Motorcycle safety remains top priority for Army

This May, the Army observed Motorcycle Safety Awareness Month as part of the National Highway Traffic Safety Administration’s national campaign to keep riders safe on our nation’s highways.

The increasing number of registered motorcycles on Army installations shows more and more Soldiers are discovering the freedom and excitement of riding. This hobby comes with significant risks, however, and all Soldiers should be aware the most dangerous hazard they encounter on the road could be themselves.
The Army lost 45 Soldiers in motorcycle accidents during fiscal year 2011. More than 70 percent of those accidents were attributed to rider error.

Sport bike riders accounted for a disproportionate share of the fatalities.
Indiscipline — primarily speeding, other forms of reckless riding and failure to wear personal protective equipment — has been an ongoing trend in motorcycle accidents, and we must face the issue head on.
Standards are in force 24/7, and indiscipline cannot be tolerated simply because a Soldier is off duty.

As leaders and fellow Soldiers, we have a responsibility to ensure our riders recognize the risks and remain disciplined on their bikes.
Engagement through standards enforcement is the most crucial element of motorcycle safety.

Leaders should talk to their Soldiers and vigilantly guard against high-risk behavior. They should also make clear the expectation that all riding standards outlined in Army Regulation 385-10 are followed both on and off post.

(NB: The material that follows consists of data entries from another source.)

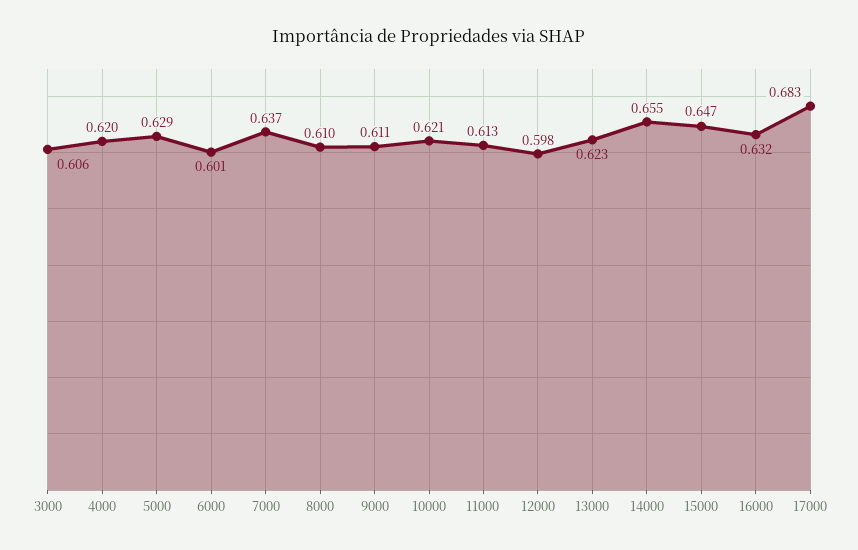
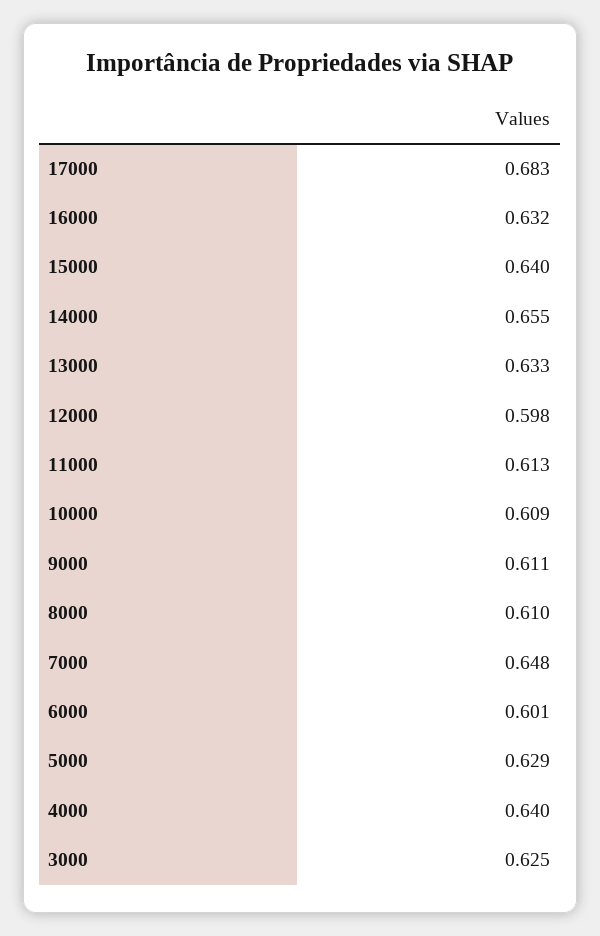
  {
-   "3000": 0.606,
+   "3000": 0.625,
-   "4000": 0.62,
+   "4000": 0.64,
    "5000": 0.629,
    "6000": 0.601,
-   "7000": 0.637,
+   "7000": 0.648,
    "8000": 0.61,
    "9000": 0.611,
-   "10000": 0.621,
+   "10000": 0.609,
    "11000": 0.613,
    "12000": 0.598,
-   "13000": 0.623,
+   "13000": 0.633,
    "14000": 0.655,
-   "15000": 0.647,
+   "15000": 0.64,
    "16000": 0.632,
    "17000": 0.683
  }

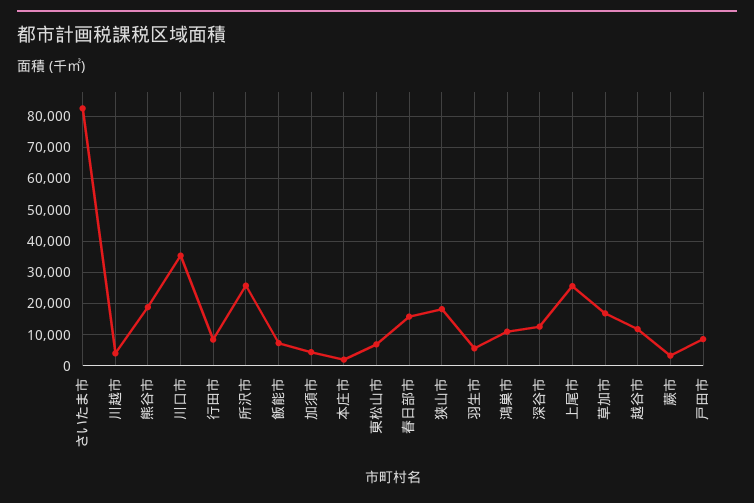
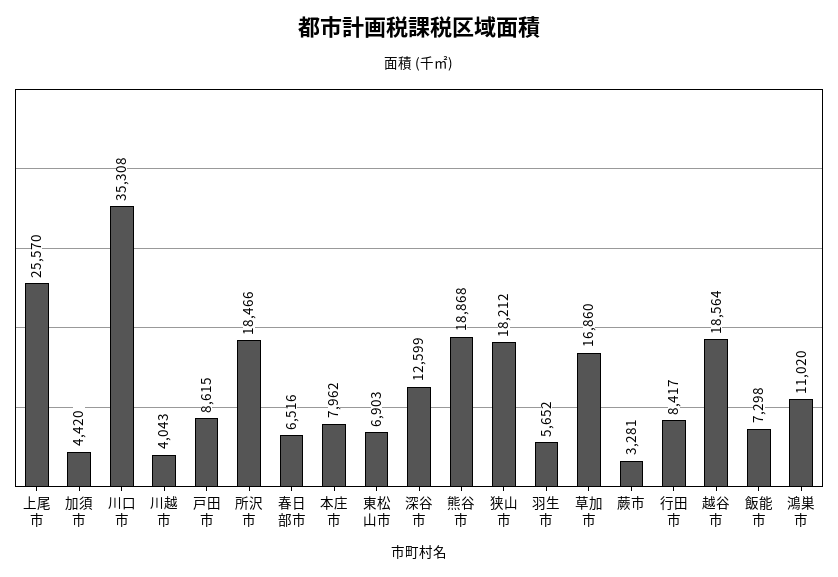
  {
-   "さいたま市": 82000,
    "川越市": 4043,
    "熊谷市": 18868,
    "川口市": 35308,
    "行田市": 8417,
-   "所沢市": 26000,
+   "所沢市": 18466,
    "飯能市": 7298,
    "加須市": 4420,
-   "本庄市": 2000,
+   "本庄市": 7962,
    "東松山市": 6903,
-   "春日部市": 16000,
+   "春日部市": 6516,
    "狭山市": 18212,
    "羽生市": 5652,
    "鴻巣市": 11020,
    "深谷市": 12599,
    "上尾市": 25570,
    "草加市": 16860,
-   "越谷市": 12000,
+   "越谷市": 18564,
    "蕨市": 3281,
    "戸田市": 8615
  }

Recent changes to AR 385-10 require all Soldier riders to complete the Progressive Motorcycle Program, which staggers training at specific intervals to refresh and build riding skills. Leaders should contact their garrison safety office to schedule training for their riders.

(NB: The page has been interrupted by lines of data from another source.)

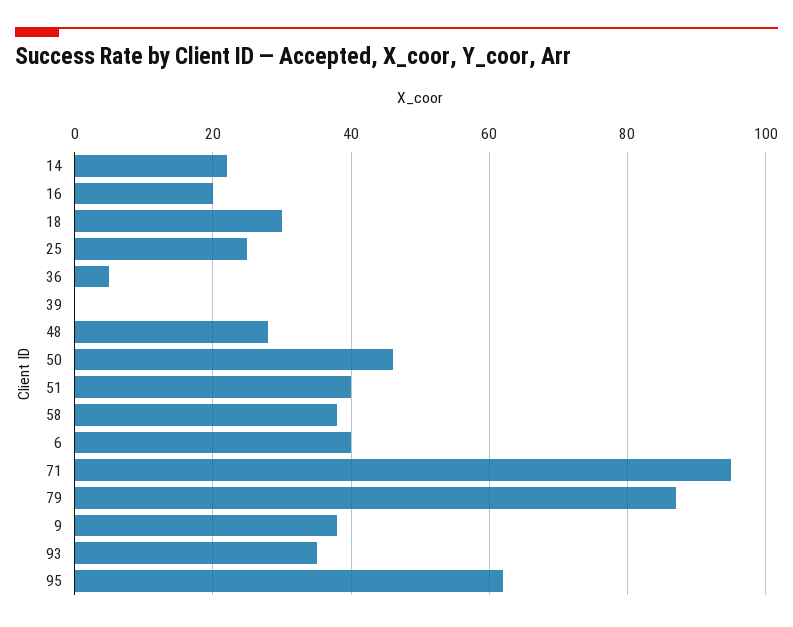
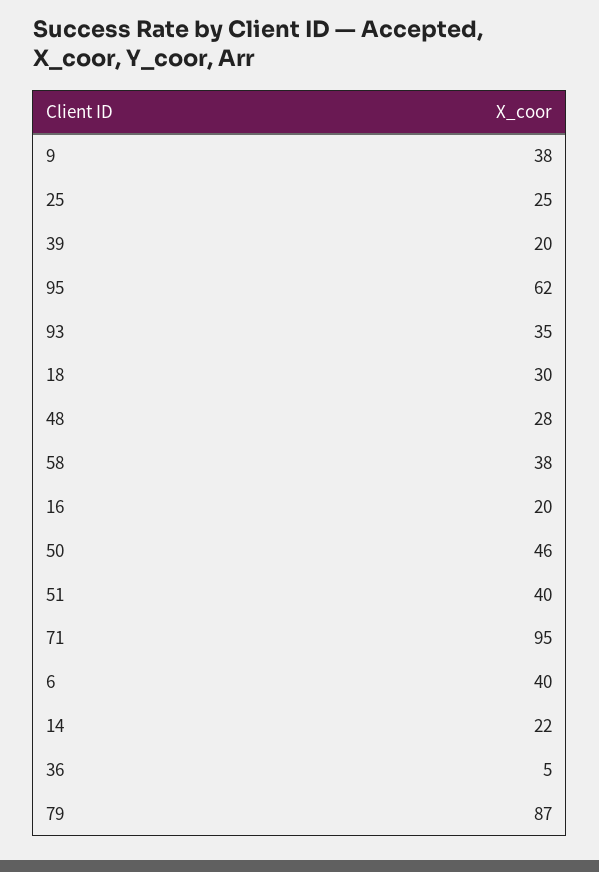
  {
    "14": 22,
    "16": 20,
    "18": 30,
    "25": 25,
    "36": 5,
-   "39": 0,
+   "39": 20,
    "48": 28,
    "50": 46,
    "51": 40,
    "58": 38,
    "6": 40,
    "71": 95,
    "79": 87,
    "9": 38,
    "93": 35,
    "95": 62
  }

In addition to training, the Motorcycle Mentorship Program is a proven method of reinforcing safe riding behavior. Many installations have active MMP chapters, and we highly encourage riders of all ranks to join their local organization and learn from one another.

Safety is never just a date on a calendar, but there is no better time than now to engage with your Soldiers on the critical importance of safe riding.

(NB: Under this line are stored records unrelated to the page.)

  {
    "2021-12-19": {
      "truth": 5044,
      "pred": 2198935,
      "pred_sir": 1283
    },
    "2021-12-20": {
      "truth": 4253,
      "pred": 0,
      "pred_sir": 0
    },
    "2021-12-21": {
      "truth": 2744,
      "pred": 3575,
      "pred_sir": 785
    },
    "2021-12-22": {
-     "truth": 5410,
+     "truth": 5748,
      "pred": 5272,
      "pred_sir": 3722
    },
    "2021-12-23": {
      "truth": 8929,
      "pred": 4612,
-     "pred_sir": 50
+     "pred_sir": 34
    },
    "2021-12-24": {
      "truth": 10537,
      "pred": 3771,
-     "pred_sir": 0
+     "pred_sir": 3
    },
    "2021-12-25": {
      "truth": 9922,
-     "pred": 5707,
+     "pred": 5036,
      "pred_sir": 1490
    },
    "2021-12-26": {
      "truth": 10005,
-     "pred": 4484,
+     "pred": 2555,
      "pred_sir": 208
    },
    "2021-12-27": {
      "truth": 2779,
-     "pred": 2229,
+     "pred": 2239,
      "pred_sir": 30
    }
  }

To complete your unit’s motorcycle safety toolkit, take advantage of the campaign materials on the National Highway Traffic Safety Administration’s website at, and the tools available on the U.S. Army Combat Readiness/Safety Center’s motorcycle safety page,

Editor’s Note: The Defense Department lost 92 service members in motorcycle accidents last year, according to Joseph Angello, DOD’s director of operational readiness and safety.